* **DIRECTIONS FOR THIS TASK**: All of the data should be reproduced word for word, though its pictures must be omitted.

##### SOURCE MATERIAL #####

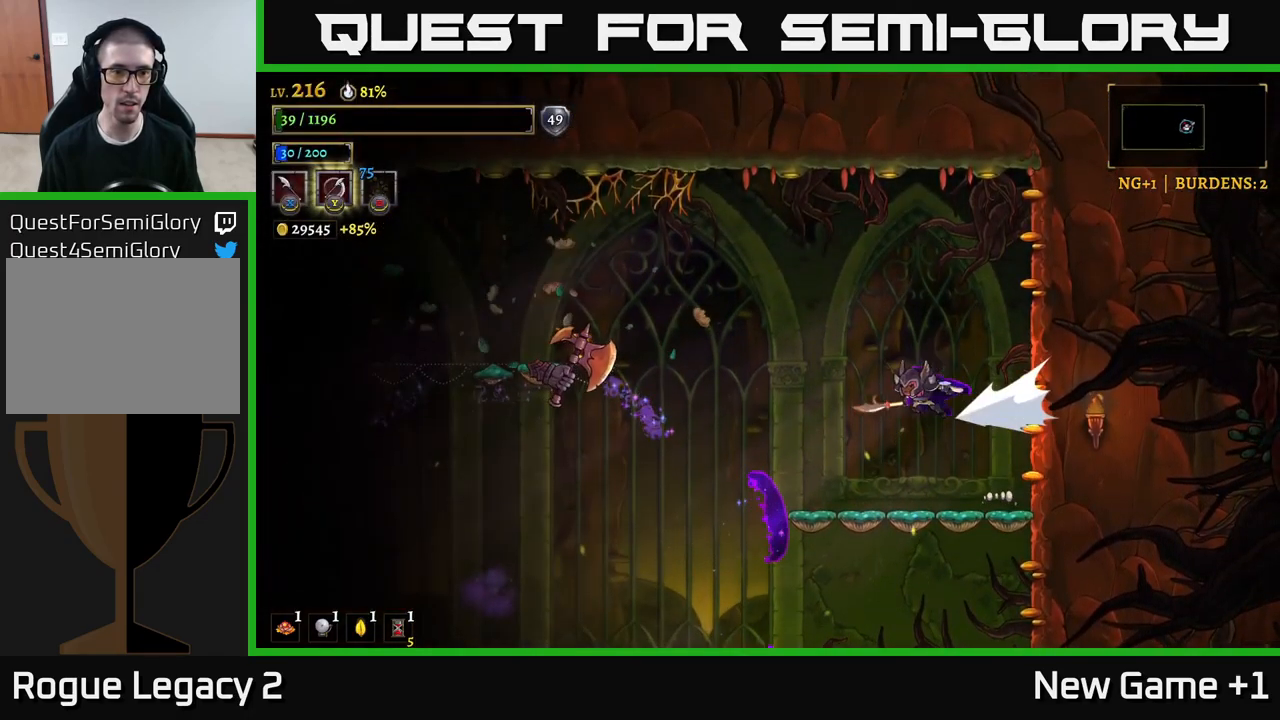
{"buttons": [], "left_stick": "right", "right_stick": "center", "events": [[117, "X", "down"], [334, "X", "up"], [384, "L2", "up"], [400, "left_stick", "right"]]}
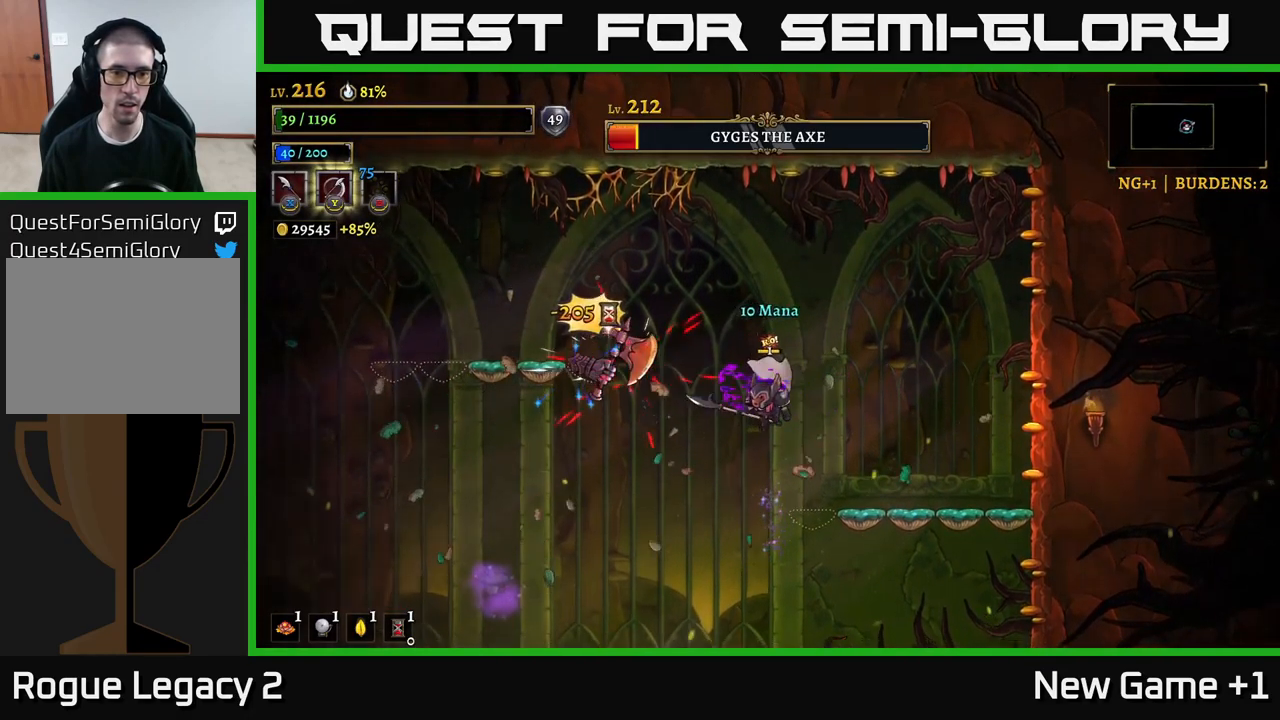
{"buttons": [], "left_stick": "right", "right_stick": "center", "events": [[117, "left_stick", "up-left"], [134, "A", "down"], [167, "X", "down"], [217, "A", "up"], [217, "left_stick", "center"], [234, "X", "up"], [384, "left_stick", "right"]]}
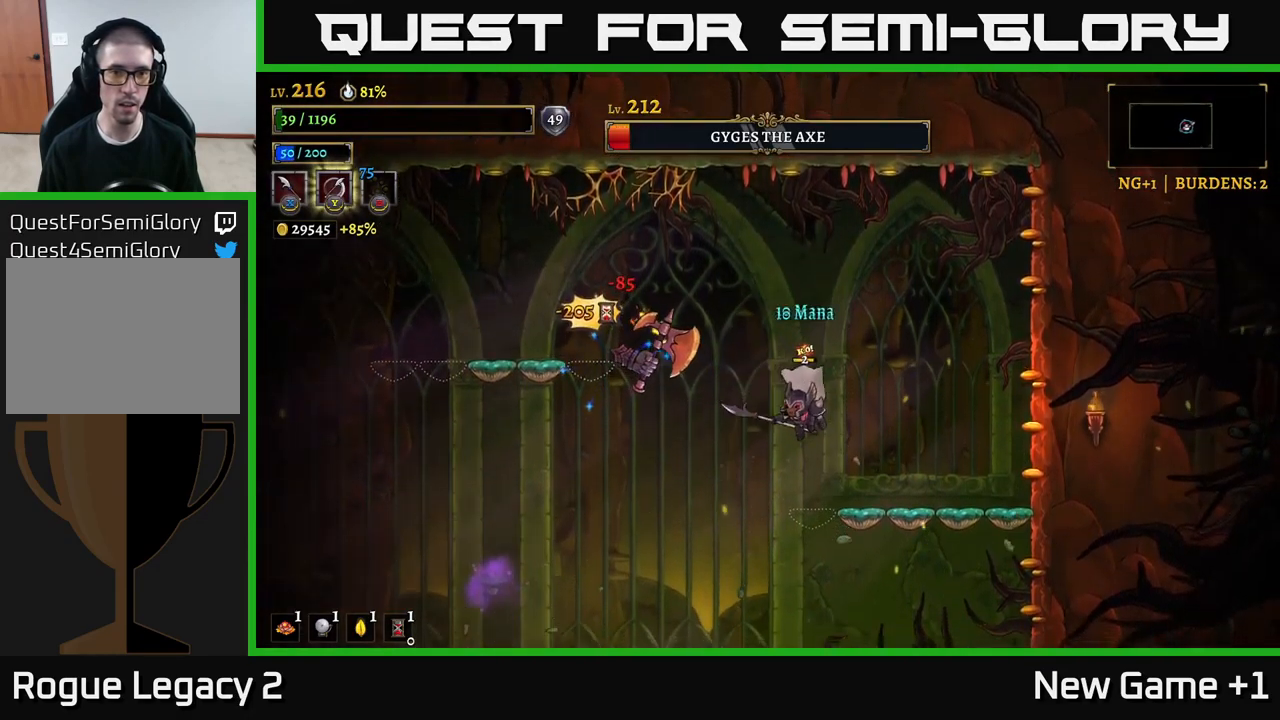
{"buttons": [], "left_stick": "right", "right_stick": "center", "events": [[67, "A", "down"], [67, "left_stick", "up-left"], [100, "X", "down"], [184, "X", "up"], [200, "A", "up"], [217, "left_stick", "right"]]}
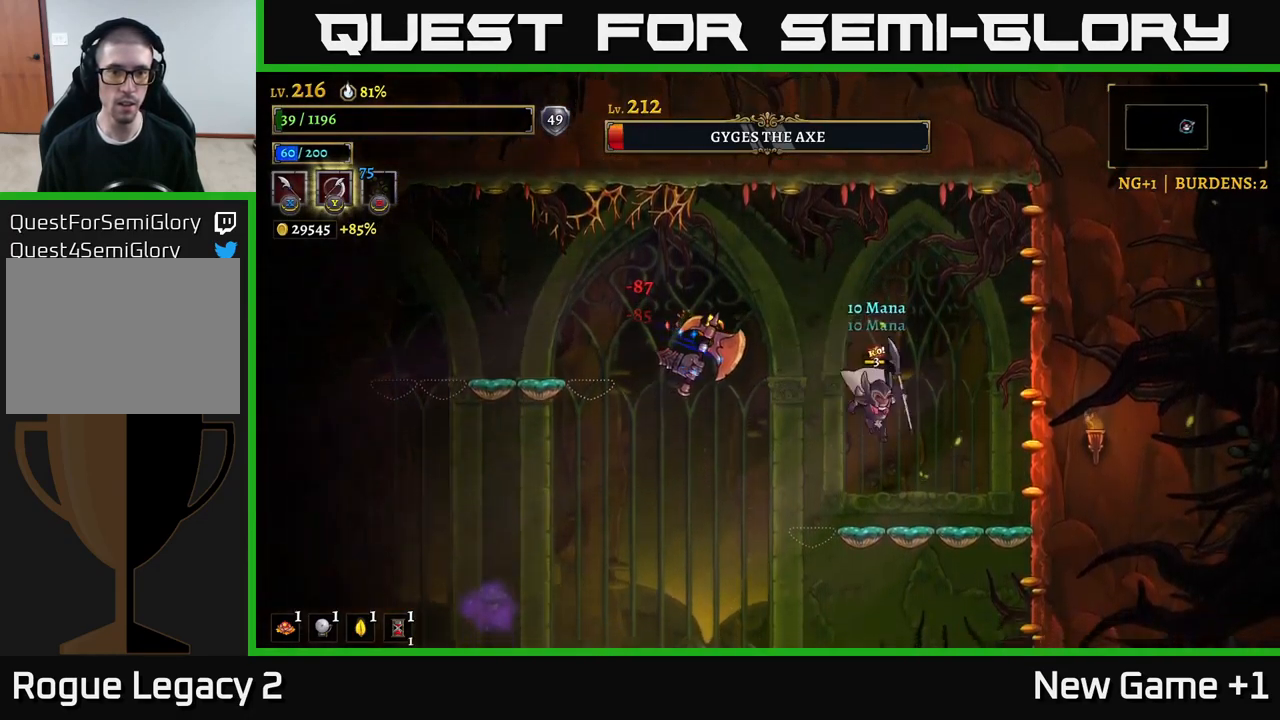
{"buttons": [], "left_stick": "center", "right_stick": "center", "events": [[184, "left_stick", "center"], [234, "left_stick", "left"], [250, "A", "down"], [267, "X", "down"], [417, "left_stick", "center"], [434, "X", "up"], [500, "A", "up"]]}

#####

* **ANSWER TO THIS PROBLEM**:
{"buttons": [], "left_stick": "right", "right_stick": "center", "events": [[117, "X", "down"], [334, "X", "up"], [384, "L2", "up"], [400, "left_stick", "right"]]}
{"buttons": [], "left_stick": "right", "right_stick": "center", "events": [[117, "left_stick", "up-left"], [134, "A", "down"], [167, "X", "down"], [217, "A", "up"], [217, "left_stick", "center"], [234, "X", "up"], [384, "left_stick", "right"]]}
{"buttons": [], "left_stick": "right", "right_stick": "center", "events": [[67, "A", "down"], [67, "left_stick", "up-left"], [100, "X", "down"], [184, "X", "up"], [200, "A", "up"], [217, "left_stick", "right"]]}
{"buttons": [], "left_stick": "center", "right_stick": "center", "events": [[184, "left_stick", "center"], [234, "left_stick", "left"], [250, "A", "down"], [267, "X", "down"], [417, "left_stick", "center"], [434, "X", "up"], [500, "A", "up"]]}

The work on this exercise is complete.